### Exercise details
Return all lines of the listing below that carry the word "from".

= = = = =

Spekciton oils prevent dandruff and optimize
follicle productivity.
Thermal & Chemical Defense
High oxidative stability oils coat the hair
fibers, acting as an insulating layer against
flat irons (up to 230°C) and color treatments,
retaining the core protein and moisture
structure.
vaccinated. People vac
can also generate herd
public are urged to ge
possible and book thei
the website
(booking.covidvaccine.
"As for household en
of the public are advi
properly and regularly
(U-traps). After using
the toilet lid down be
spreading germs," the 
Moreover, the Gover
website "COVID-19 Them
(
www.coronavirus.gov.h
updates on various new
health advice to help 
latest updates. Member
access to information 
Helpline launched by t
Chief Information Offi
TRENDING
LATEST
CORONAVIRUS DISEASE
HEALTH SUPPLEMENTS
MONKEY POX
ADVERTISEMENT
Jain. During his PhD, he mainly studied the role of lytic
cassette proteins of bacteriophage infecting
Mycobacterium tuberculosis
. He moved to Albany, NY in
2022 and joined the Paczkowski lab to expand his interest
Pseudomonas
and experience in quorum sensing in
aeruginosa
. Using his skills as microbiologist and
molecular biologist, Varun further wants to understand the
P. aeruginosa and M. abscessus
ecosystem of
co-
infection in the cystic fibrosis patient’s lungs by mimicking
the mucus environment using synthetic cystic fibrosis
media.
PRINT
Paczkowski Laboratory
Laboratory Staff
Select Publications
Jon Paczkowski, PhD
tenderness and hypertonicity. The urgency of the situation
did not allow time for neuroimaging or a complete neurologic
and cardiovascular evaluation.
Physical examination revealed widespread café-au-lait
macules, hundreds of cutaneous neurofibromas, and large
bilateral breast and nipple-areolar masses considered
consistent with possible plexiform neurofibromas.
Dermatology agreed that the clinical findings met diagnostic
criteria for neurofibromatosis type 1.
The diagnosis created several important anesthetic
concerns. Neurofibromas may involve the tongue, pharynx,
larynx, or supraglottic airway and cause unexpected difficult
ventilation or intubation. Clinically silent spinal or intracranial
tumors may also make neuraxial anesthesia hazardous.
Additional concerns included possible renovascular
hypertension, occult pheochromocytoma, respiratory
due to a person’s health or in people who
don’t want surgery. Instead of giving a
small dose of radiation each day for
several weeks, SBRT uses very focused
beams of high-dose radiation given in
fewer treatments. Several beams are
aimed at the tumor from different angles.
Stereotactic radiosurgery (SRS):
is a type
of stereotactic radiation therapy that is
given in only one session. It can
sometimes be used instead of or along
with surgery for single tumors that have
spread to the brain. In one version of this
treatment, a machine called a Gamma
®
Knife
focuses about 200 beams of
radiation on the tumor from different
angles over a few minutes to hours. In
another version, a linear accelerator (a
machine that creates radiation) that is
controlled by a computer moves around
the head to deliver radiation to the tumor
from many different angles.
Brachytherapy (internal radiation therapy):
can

= = = = =

### Problem solution
aimed at the tumor from different angles.
radiation on the tumor from different
from many different angles.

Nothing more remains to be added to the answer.